Law on terrorism still an issue
The Minister of Justice, Michalis Stathopoulos, has spoken against all of those who are intentionally spreading panic among the Greek public regarding the Bill on Terrorism. According to him, such laws, and even stricter bills than the one in question, exist in other developed European and American countries as well. However, he had admitted that it is possible for a mismanagement of the bill to take place.
He has also argued in favor of DNA testing in cases involving terrorism and has asked those against it to look at the respective legislation of the Council of Europe and of the European Constitutional Court, who decided that DNA testing is not a violation of human rights.
In his own words, "…social responsibility is urging us to limit, confine our personal freedom, when great values of society are at stake."
Greece rejects British proposal
On Monday 11 June, during a meeting of the 15 European Union Ministers of Foreign Affairs in Luxembourg, the chairman, Swedish Foreign Minister Anna Lindh, brought forward the British proposal regarding Turkey's accession in the European army.
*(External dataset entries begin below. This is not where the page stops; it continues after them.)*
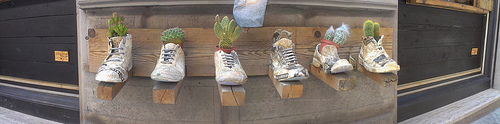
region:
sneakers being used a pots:
[72, 14, 405, 106]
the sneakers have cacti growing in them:
[92, 18, 414, 65]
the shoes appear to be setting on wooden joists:
[88, 15, 399, 108]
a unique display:
[84, 18, 404, 105]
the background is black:
[8, 5, 64, 104]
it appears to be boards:
[29, 28, 45, 73]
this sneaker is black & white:
[263, 33, 310, 80]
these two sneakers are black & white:
[308, 35, 412, 82]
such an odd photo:
[94, 10, 396, 101]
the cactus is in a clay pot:
[313, 33, 337, 52]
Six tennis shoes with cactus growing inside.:
[95, 10, 400, 86]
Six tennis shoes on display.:
[94, 32, 398, 84]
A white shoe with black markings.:
[94, 11, 132, 83]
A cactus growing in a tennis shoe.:
[104, 8, 129, 37]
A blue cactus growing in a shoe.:
[322, 23, 349, 43]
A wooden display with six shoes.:
[85, 23, 395, 108]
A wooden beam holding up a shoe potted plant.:
[216, 83, 247, 109]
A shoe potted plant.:
[212, 12, 242, 83]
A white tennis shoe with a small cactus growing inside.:
[150, 26, 183, 82]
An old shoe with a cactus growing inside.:
[357, 19, 398, 72]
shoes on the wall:
[47, 1, 472, 115]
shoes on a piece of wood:
[79, 3, 416, 118]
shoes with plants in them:
[87, 1, 449, 107]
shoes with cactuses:
[80, 8, 408, 122]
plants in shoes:
[50, 4, 301, 122]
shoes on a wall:
[101, 13, 442, 102]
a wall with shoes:
[74, 7, 452, 122]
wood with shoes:
[80, 8, 374, 119]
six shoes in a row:
[85, 14, 390, 121]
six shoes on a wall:
[77, 5, 359, 117]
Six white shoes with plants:
[94, 12, 400, 83]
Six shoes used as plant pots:
[95, 10, 400, 83]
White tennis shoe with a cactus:
[210, 10, 245, 84]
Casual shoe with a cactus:
[311, 23, 353, 76]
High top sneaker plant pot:
[95, 11, 133, 85]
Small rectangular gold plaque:
[468, 43, 480, 58]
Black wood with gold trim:
[0, 0, 79, 92]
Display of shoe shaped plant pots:
[75, 1, 397, 122]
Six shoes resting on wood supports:
[94, 31, 399, 107]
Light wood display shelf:
[86, 23, 397, 105]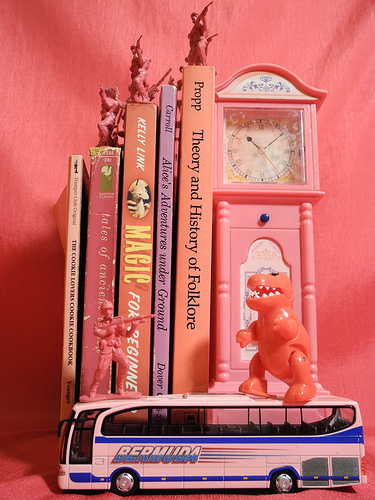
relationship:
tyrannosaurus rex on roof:
[234, 266, 329, 408] [68, 393, 359, 414]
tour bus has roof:
[46, 385, 374, 500] [68, 393, 359, 414]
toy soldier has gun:
[174, 0, 225, 67] [189, 2, 213, 34]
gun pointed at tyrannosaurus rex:
[189, 2, 213, 34] [234, 266, 329, 408]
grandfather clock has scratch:
[204, 55, 334, 397] [235, 107, 252, 126]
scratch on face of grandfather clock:
[235, 107, 252, 126] [204, 55, 334, 397]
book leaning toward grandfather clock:
[167, 58, 219, 398] [204, 55, 334, 397]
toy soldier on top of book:
[174, 0, 225, 67] [167, 58, 219, 398]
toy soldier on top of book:
[121, 32, 154, 107] [111, 96, 159, 426]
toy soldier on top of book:
[90, 77, 126, 150] [73, 142, 125, 402]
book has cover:
[73, 142, 125, 402] [73, 141, 123, 456]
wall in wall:
[2, 2, 374, 432] [1, 2, 375, 500]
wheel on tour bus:
[105, 468, 144, 499] [46, 385, 374, 500]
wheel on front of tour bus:
[105, 468, 144, 499] [46, 385, 374, 500]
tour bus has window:
[46, 385, 374, 500] [98, 404, 150, 439]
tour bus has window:
[46, 385, 374, 500] [147, 407, 171, 440]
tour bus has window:
[46, 385, 374, 500] [169, 406, 207, 438]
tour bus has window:
[46, 385, 374, 500] [204, 407, 262, 440]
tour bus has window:
[46, 385, 374, 500] [259, 406, 287, 439]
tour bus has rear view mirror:
[46, 385, 374, 500] [52, 419, 69, 442]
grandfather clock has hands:
[204, 55, 334, 397] [239, 130, 292, 156]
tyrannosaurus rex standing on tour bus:
[234, 266, 329, 408] [46, 385, 374, 500]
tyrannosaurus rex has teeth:
[234, 266, 329, 408] [243, 281, 284, 306]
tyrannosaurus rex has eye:
[234, 266, 329, 408] [264, 269, 284, 281]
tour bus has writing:
[46, 385, 374, 500] [108, 442, 205, 473]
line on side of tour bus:
[92, 434, 368, 446] [46, 385, 374, 500]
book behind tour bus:
[52, 149, 88, 437] [46, 385, 374, 500]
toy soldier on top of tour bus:
[174, 0, 225, 67] [46, 385, 374, 500]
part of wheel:
[114, 470, 137, 485] [105, 468, 144, 499]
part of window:
[204, 407, 224, 423] [204, 407, 262, 440]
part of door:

More specifically, Britain proposed that Turkey should be given the right to blockade the actions of the Euroarmy in areas of high interest to it, namely the Aegean Sea, Cyprus, Iran and Iraq.
Greece has instantly rejected the British proposal, seen by many as an US initiative. According to the Greek Minister of Foreign Affairs, Giorgios A. Papandreou, Greece is willing to find a solution to Turkey's problem. However, this solution should be in accordance with the conclusions of the Nice Summit, which specifically allow only EU member states to decide and vote on EU aspects. Nevertheless, the Greek opinion was supported only by Portugal, although Greek officials were expecting the support of states such as France, Belgium or Luxembourg.
Pangalos and PASOK: enemies?
Member of PASOK and former Minister Theodoros Pangalos has attacked his critics within PASOK by arguing against those whom he perceives as acting like they are PASOKS's elite. His reaction had been expected by many, as he was blamed numerous times in the past for playing the role of the opposition within his own party.